Here, the submit method of thread pool is called to submit the task, and the call method in handler is called to send the request. The args[0] above is the parameter when calling. The initClient method is used to initialize the client side of Netty. The code is as follows:

private static void initClient() {
    clientHandler = new NettyClientHandler();
    NioEventLoopGroup group = new NioEventLoopGroup();
    try {
        Bootstrap bootstrap = new Bootstrap();
        bootstrap.group(group)
                .channel(NioSocketChannel.class)
                .option(ChannelOption.TCP_NODELAY, true)
                .handler(
                        new ChannelInitializer<SocketChannel>() {
                            @Override
                            protected void initChannel(SocketChannel ch) throws Exception {
                                ChannelPipeline pipeline = ch.pipeline();
                                pipeline.addLast(new StringDecoder());
                                pipeline.addLast(new StringEncoder());
                                pipeline.addLast(clientHandler);
                            }
                        }
                );
        bootstrap.connect("127.0.0.1", 7000).sync();
        System.out.println("Client start");
    } catch (Exception e) {
        e.printStackTrace();
    }
}

The channel pipeline on the client side of netty also adds a codec and our own business logic handler.

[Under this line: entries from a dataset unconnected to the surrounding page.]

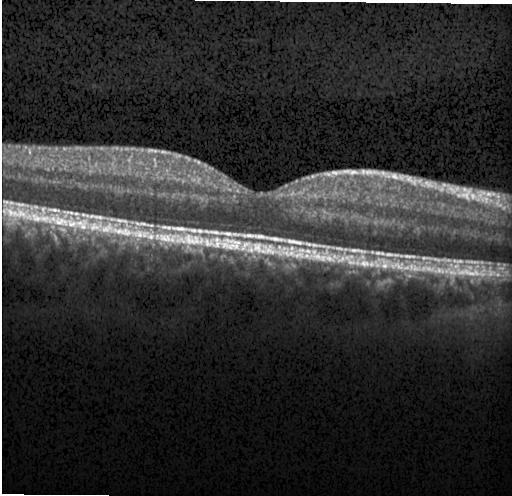 SD-OCT; OCT line scan; Heidelberg Spectralis
Macular OCT: no choroidal neovascularization, diabetic macular edema, or drusen.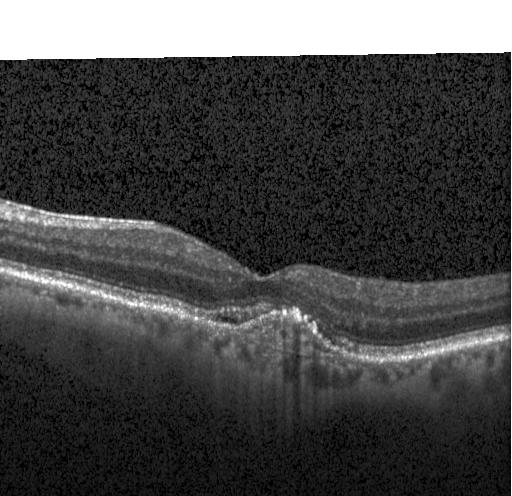 Macular scan. OCT B-scan. Instrument: Heidelberg Spectralis. Spectral-domain optical coherence tomography
Macular OCT: a choroidal neovascular membrane.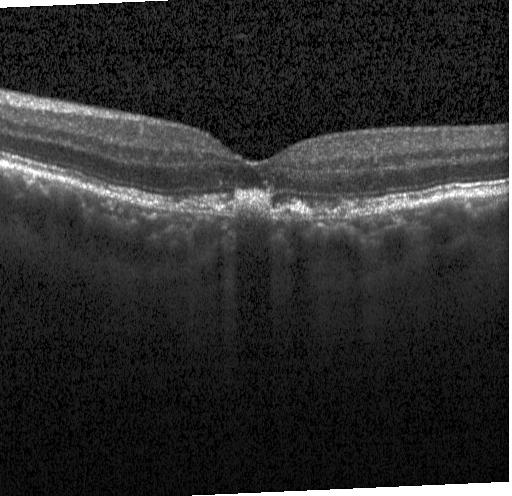

Retinal OCT B-scan — Diagnosis: CNV.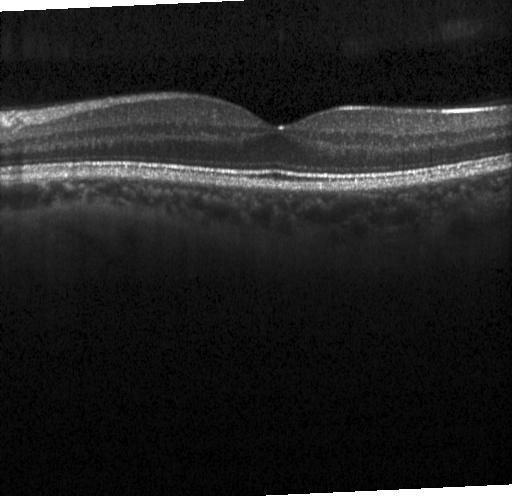
OCT scan showing no evidence of CNV, DME, or drusen.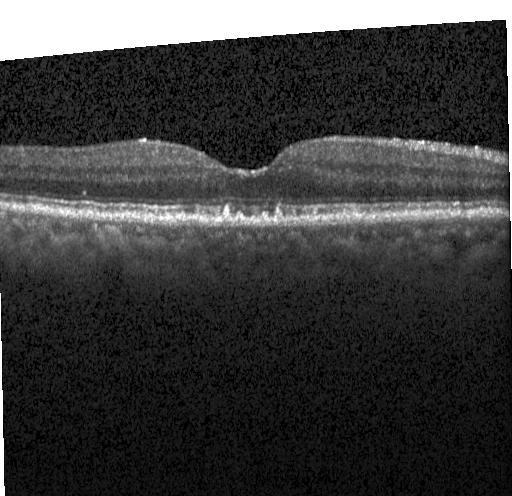

Heidelberg Spectralis. Optical coherence tomography scan.
Macular OCT: drusen.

At this point, the functions of the client and the server are completed. We create a startup class and start the server first:

public class ProviderBootstrap {
    public static void main(String[] args) {
        NettyServer.startServer("127.0.0.1",7000);
    }
}

Restart the client:

public class ConsumerBootstrap {
    public static void main(String[] args) {
        NettyClient consumer = new NettyClient();
        TestService proxy =(TestService) consumer.getProxy(TestService.class, Protocol.HEADER);
        String result = proxy.test("hi,i am client");
        System.out.println("result: "+result);
    }
}

 

Finally, let's look at the running results. First, let's look at the service provider:

The received message starts with our protocol. After the protocol header is removed, the message body is obtained, which is passed to the requested method as the parameter of RPC call method. Look at the service consumer side:

Received the information returned by the service provider. In this way, a simple RPC framework has been implemented.